Cordyceps sinensis Extracts Attenuate Aortic Transplant Arteriosclerosis in Rats

Abstract

Transplant arteriosclerosis is a hallmark of chronic rejection and is still the major limiting factor affecting the success of long-term organ transplants. Development of transplant arteriosclerosis is refractory to conventional immunosuppressive drugs, and adequate therapy is not yet available. The aim of this study was to determine the role of Cordyceps sinensis extracts in reducing the formation of transplant arteriosclerosis in a rat aortic transplant model. Lewis rat aortic allografts were transplanted into Brown-Norway recipient rats. Recipients received 0.5, 1, 2, and 5 mg/kg of Cordyceps sinensis extracts (or control saline) daily via intragastric injection for 60 d. Grafts were harvested 60 d post-transplantation and intimal thickness determined microscopically following hematoxylin and eosin (H and E) staining and abdominal aorta protein profiles determined by Western blot analysis. Cellular localization was assessed by histology and immunohistochemistry and the serum analyzed for tumor necrosis factor alpha (TNF-α) and intercellular adhesion molecule-1 (ICAM-1) by enzyme-linked immunosorbent assay (ELISA). C. sinensis administration resulted in a significant reduction in neointimal formation (neointimal thickness 8.27 ± 1.95 μm [0.5 mg/kg], 3.69 ± 1.43 μm [1 mg/kg], 3.69 ± 1.43 μm [1 mg/kg], 3.69 ± 1.43 μm [1 mg/kg] versus 11.42 ± 2.67 μm [control]) and in the proliferative activity of vascular smooth muscle cells.
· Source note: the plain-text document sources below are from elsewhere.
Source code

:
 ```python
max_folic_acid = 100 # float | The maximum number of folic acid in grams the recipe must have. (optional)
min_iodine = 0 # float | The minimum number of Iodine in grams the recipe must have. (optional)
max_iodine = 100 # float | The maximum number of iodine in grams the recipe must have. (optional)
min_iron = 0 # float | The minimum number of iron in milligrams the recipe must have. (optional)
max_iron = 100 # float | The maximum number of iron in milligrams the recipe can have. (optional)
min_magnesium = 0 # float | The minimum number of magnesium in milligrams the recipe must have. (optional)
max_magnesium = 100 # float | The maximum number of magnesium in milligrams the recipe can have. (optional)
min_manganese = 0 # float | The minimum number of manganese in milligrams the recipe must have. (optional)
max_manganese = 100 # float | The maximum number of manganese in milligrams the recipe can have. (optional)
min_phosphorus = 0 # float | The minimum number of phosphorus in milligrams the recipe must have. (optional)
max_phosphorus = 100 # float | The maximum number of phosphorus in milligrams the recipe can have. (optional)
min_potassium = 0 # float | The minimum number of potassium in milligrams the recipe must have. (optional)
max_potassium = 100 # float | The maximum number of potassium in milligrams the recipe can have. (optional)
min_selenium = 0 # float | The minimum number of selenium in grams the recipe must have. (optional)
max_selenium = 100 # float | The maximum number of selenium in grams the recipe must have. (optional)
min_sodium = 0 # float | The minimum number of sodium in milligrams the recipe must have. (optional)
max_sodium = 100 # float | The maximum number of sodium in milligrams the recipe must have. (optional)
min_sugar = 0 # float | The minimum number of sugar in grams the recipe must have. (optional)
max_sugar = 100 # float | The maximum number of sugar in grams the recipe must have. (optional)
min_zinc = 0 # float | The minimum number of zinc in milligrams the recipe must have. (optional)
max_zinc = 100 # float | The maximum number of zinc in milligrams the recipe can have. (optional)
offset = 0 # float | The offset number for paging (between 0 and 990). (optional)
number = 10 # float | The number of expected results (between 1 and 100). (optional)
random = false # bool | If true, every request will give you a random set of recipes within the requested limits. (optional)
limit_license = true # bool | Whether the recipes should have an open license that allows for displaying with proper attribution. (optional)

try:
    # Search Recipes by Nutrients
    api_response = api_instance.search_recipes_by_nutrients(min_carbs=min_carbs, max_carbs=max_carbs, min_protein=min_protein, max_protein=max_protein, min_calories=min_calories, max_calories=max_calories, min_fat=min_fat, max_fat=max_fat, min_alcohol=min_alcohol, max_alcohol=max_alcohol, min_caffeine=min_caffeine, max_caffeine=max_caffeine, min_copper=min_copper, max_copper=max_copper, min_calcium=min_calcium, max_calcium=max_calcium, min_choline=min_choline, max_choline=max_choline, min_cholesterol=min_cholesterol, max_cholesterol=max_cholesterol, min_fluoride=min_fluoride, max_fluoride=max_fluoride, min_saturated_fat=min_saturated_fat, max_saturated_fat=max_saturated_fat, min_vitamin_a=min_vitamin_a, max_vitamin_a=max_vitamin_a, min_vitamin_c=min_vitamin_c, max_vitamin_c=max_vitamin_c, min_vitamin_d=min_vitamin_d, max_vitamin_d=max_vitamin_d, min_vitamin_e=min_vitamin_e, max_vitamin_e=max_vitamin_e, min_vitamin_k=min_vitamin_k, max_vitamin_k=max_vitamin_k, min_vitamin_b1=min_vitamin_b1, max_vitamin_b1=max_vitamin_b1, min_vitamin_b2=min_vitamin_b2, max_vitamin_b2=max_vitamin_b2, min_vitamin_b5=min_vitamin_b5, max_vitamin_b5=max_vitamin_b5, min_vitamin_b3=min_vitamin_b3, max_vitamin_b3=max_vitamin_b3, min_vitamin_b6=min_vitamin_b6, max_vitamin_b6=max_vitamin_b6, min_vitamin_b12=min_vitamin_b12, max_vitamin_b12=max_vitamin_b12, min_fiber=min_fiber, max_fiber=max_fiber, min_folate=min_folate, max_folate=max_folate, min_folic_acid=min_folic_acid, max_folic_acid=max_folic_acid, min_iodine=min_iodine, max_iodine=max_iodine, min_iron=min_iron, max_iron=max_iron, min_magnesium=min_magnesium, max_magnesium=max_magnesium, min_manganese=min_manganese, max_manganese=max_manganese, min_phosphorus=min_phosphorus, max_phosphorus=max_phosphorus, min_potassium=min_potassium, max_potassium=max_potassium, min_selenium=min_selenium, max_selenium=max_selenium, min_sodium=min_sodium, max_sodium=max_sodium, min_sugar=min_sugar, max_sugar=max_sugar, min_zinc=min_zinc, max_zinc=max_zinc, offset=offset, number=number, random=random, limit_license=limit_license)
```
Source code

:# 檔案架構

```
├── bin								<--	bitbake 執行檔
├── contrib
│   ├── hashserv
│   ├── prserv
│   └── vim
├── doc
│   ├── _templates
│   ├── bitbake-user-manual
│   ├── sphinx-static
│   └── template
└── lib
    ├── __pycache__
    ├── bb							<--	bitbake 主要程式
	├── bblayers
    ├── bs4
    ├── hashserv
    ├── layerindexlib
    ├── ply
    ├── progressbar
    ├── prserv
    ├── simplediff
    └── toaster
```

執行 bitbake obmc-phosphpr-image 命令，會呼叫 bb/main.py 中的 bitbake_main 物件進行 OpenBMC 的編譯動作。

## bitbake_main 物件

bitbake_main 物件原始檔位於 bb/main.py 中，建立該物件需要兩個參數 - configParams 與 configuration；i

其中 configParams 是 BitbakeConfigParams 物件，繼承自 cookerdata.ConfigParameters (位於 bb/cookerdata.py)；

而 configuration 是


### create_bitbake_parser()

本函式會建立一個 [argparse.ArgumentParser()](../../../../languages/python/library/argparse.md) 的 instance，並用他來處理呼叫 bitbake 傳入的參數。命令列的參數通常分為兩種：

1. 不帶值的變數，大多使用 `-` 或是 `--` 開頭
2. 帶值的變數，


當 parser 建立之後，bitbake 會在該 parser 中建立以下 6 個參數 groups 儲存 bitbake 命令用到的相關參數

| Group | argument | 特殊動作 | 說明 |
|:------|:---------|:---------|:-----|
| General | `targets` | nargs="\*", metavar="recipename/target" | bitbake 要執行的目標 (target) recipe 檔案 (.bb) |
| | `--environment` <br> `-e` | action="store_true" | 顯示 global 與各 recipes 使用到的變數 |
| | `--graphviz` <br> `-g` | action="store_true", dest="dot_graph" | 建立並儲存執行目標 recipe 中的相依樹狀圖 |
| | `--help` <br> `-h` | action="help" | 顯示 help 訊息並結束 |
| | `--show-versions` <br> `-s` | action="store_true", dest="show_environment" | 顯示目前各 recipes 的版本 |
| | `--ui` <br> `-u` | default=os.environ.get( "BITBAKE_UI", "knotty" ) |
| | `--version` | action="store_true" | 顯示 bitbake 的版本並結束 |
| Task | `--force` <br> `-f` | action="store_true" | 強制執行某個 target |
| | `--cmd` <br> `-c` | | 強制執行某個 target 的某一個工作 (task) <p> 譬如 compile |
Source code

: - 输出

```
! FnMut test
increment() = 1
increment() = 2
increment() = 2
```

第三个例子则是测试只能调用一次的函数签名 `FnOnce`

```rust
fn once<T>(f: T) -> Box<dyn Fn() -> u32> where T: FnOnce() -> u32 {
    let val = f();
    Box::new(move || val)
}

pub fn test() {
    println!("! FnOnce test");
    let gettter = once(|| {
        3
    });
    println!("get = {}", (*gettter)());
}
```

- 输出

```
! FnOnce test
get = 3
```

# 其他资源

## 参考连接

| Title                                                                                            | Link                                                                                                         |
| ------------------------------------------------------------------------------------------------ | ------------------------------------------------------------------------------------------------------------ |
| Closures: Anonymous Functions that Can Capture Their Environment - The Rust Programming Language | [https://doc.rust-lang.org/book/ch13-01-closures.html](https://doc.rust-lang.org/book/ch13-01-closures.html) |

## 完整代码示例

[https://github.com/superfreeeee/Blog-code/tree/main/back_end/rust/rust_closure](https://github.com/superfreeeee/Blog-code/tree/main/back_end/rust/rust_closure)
In addition, localized expression of TNF-α and ICAM-1 in transplant aortas was characterized by immunohistochemistry and immunoblot analyses demonstrating that C. sinensis treatment significantly reduced TNF-α and ICAM-1 levels compared with levels observed in controls (P < 0.05). Serum TNF-α and ICAM-1 levels were significantly reduced in C. sinensis-treated animals compared with controls (P < 0.05). C. sinensis treatment effectively reduced the formation of transplant arteriosclerosis in a rat aortic transplant model.